One of the more recent developments in education at all levels, from primary to post-secondary, is the movement towards creating distinct and flexible active learning environments that engage students in nontraditional ways.
STEM (Science. Technology. Engineering. Math.) learning or STEAM (Science. Technology. Engineering. Arts. Math.) learning, has placed greater emphasis on the application of disciplines through hands-on tinkering and experimentation of materials. The rise of 3D printers and robotics labs in schools have enabled students to visualize concepts both digitally and physically while making real-world connections. A popular name for one form of this “doing” environment is MakerSpace.
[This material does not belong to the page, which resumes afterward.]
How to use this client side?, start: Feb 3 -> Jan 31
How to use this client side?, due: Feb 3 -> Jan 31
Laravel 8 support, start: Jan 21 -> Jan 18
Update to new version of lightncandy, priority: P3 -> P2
At its heart, the term maker space is about collaboration. That is, bringing people and ideas of diverse backgrounds and disciplines together to generate ideas and solve problems. Having spaces that facilitate those goals is critical, especially in the modern learning environment, whether for young students in a K-12 setting or college students in a higher education setting. (Schafer, D. & Yamasaki, K. 2017)
But here’s the thing. Since the 1970’s, educators have been trying to reimagine classroom space to accommodate early childhood developmental and pedagogical research. Many schools at that time tore down their walls in an attempt to foster collaboration between students and teachers. Unfortunately, human psychology reared its unconscious head and very soon those same free spaces of learning became noisy and unproductive hubs of chaos. In the 1980’s the specialty classroom became popular and very soon high schools became a place where “Industrial Arts” and “Home Economics” classes helped differentiate academic (gifted) vs. skills pathways (basic). This move was marginalizing to many, as not everyone who is good with their hands is unacademic, not to mention the obvious gender discrimination that resulted. So why is this trend becoming popular again? Technology!
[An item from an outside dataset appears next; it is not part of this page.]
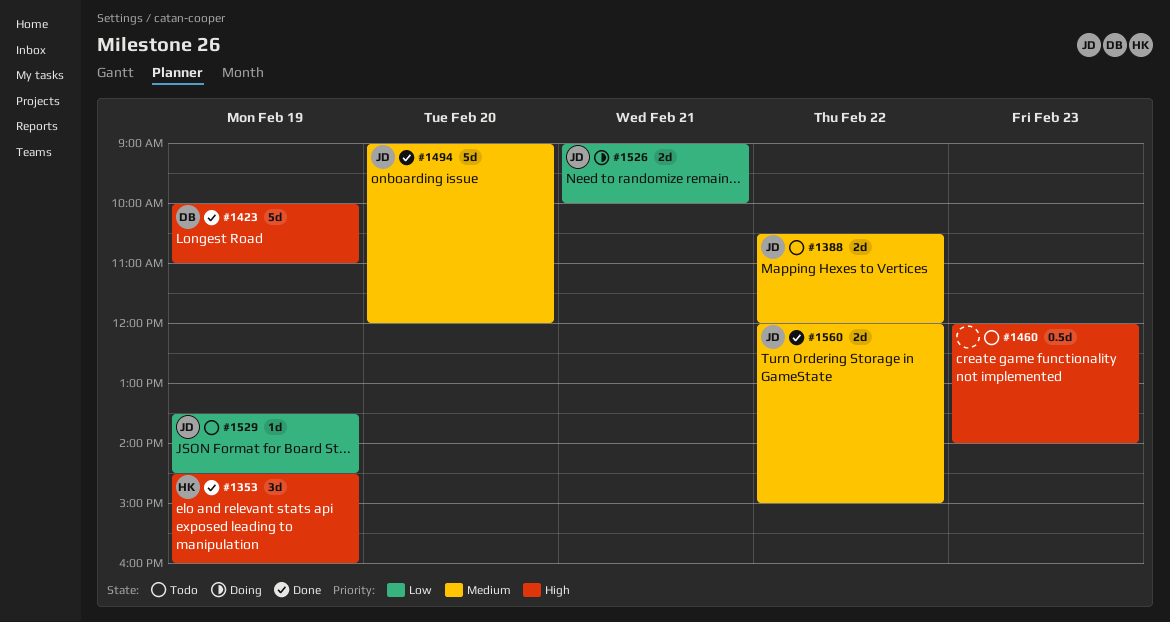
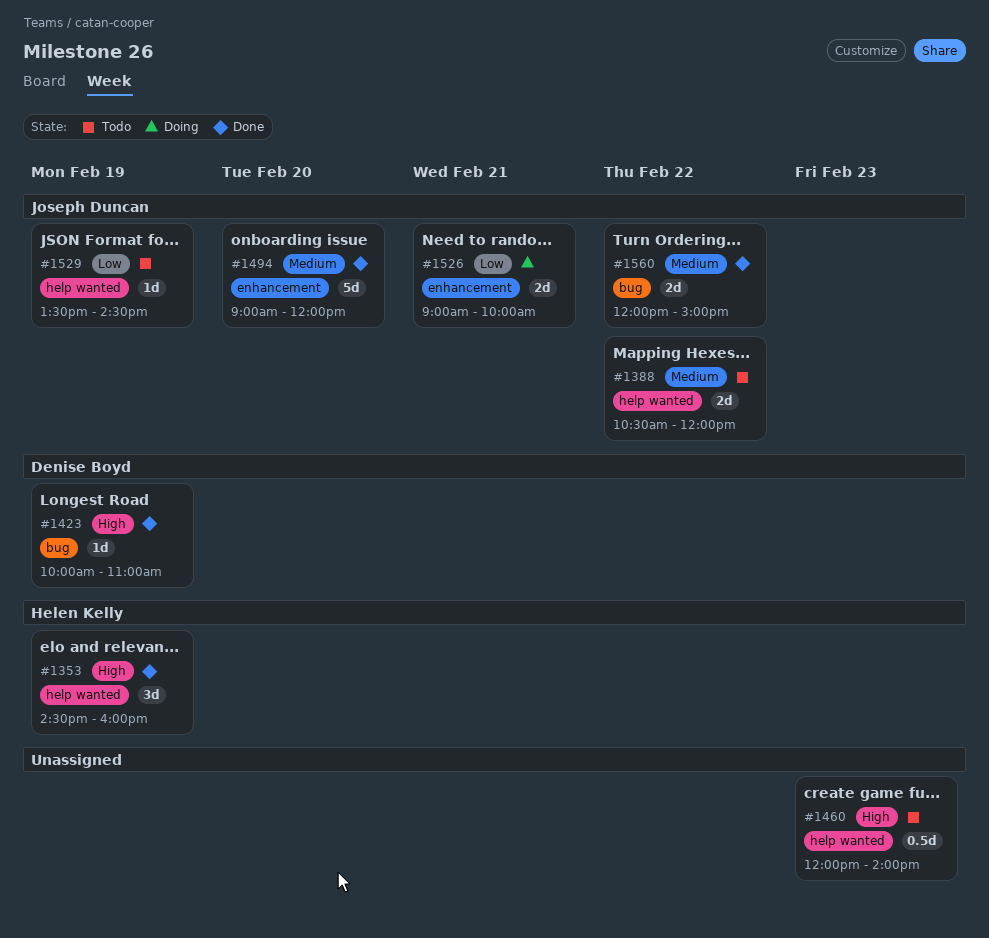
#1423, estimate: 5d -> 1d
YSpace will offer students, members of the community and startups, a large-scale co-working space and a makerspace, where they can access training programs for entrepreneurs, connect with other organizations in the community, and build virtual or actual prototypes.
TORONTO, Nov. 2, 2017 – York University will officially open its new innovation and entrepreneurship centre, YSpace, in downtown Markham (Walls, 2017)
As my school, Rosseau Lake College, sits on over 50 acres of Muskoka lake-front property, accessing multiple buildings for a range of educational purposes has always been one of our features. Students spend time outdoors throughout the year, walking between classes and utilizing indoor and outdoor learning spaces in their regular academic day.
A key aspect of our new program initiative, DISCOVERY DAYS, is to reinforce the intent and purposeful use of each space for the needs of individual student projects, called Discovery Projects. As we move towards embracing student autonomy through inquiry-based concepts, we also want students to take ownership over the choice of space they need to learn in. The team came up with 14 Learning Spaces on campus that could be divided into four distinct categories:
|Thinking Space:||Quiet place for study and reflection|
|Sharing Space:||Comfortable place for collaborative communication|
|Design Space:||Inspiring space for visual brainstorming|
|Maker Space:||Engaging place for practicing, prototyping, and experimenting|
Having arrived at one of these Learning Spaces, students sign in electronically (using a QR code scan with their phone) and instead of meeting their classroom teacher, they are guided through the stages of their project by a facilitator.
It’s hard to tell at this point if the latest trend in learning spaces is truly the future of education or just another stop on a long and reflective journey into human development. The curriculum shift towards Design Thinking and Innovation and Entrepreneurial Mindsets has helped schools blur the lines between Science and Art, University and College streams. The next great idea will surely leverage the power of critical thinking, collaboration, and communication, Future Skills that anyone, regardless of learning style, gender or IQ, can acquire.